- Classification: Anglican
- Polity: Episcopal
- Bishop: Glenn Davies
- Associations: GAFCON
- Region: Australia
- Origin: 2022
- Separated from: Anglican Church of Australia
- Churches: 7
- Official website: scd.org.au

= Diocese of the Southern Cross =

Anglican diocese in Australia

The Diocese of the Southern Cross is an Anglican diocese in Australia unaffiliated with the Anglican Church of Australia or the Anglican Communion. It is led by a former Archbishop of Sydney, Glenn Davies.

== History ==
The diocese was formed by GAFCON Australia in August 2022, following a split from the Anglican Church of Australia over same-sex marriage among other issues.

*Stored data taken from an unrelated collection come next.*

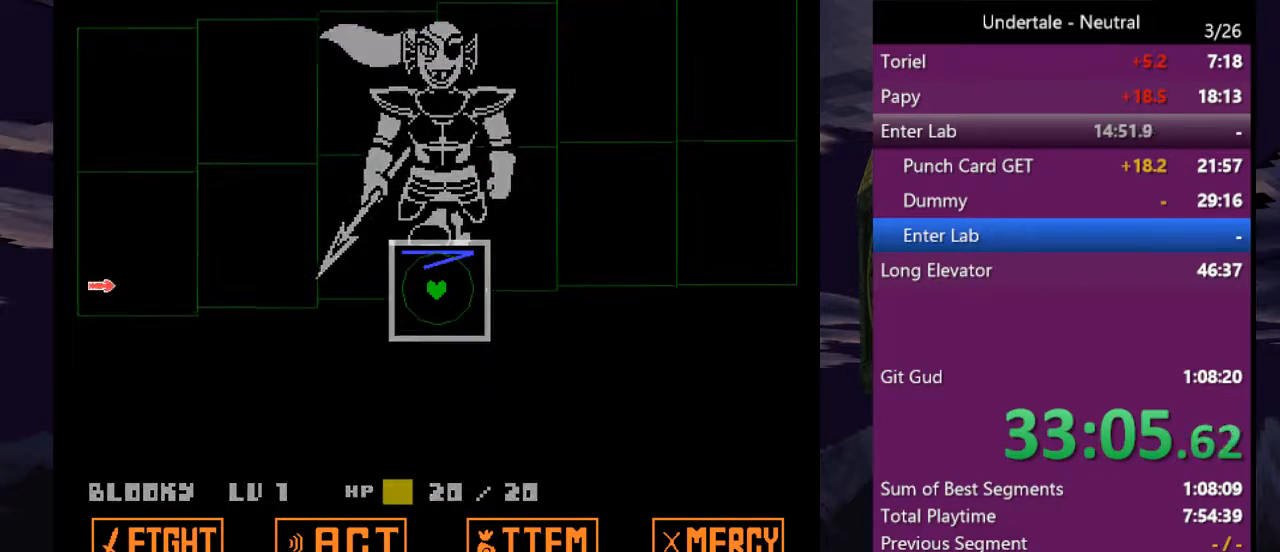
{"keys": [], "events": [[367, "left", "down"], [500, "left", "up"]]}
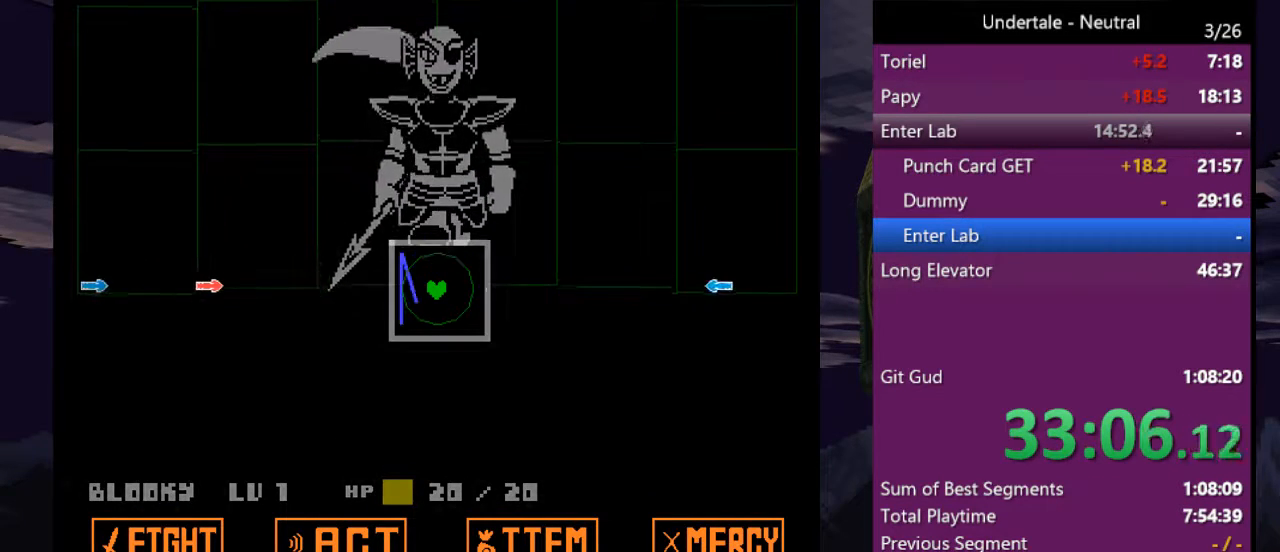
{"keys": [], "events": []}
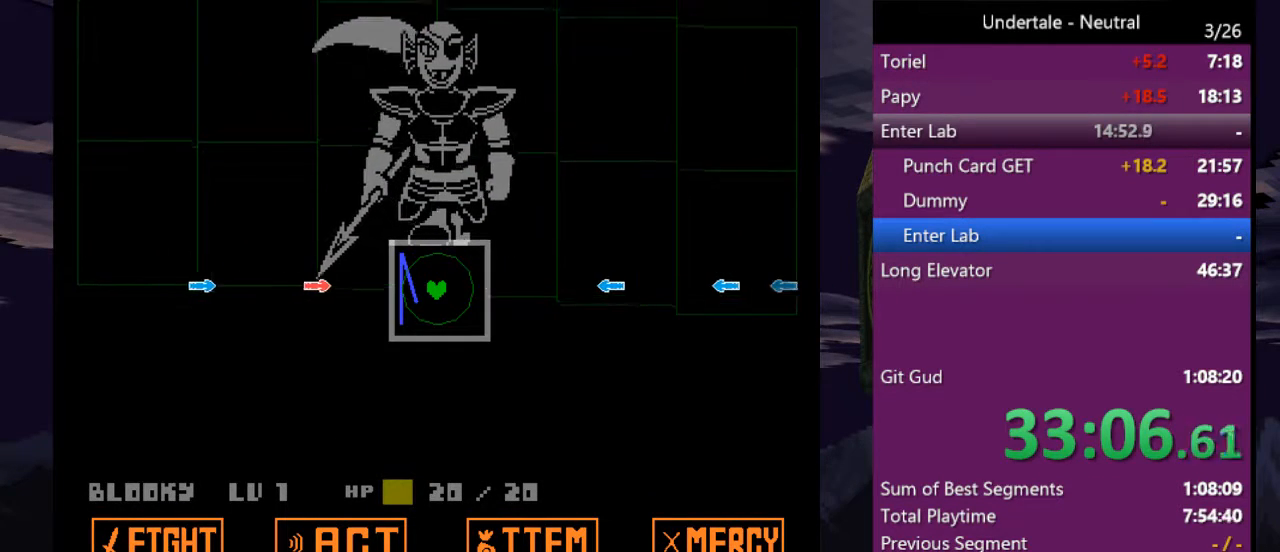
{"keys": ["right"], "events": [[467, "right", "down"]]}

The diocese is backed by the Archbishop of Sydney, Kanishka Raffel, and the Bishop of Tasmania, Richard Condie.

Initially, the diocese had three congregations. The first congregation was in Beenleigh, Queensland, while a second in Brisbane joined in September 2022. A third congregation joined the diocese in January 2023. Its fourth congregation joined on 30 January 2023. The diocese also welcomed its first female minister.

A former Uniting Church in Australia congregation, Faith Church in Mooloolaba, led by the Rev. Hedley Fihaki (former head of the Assembly of Confessing Congregations) has joined the Diocese of the Southern Cross.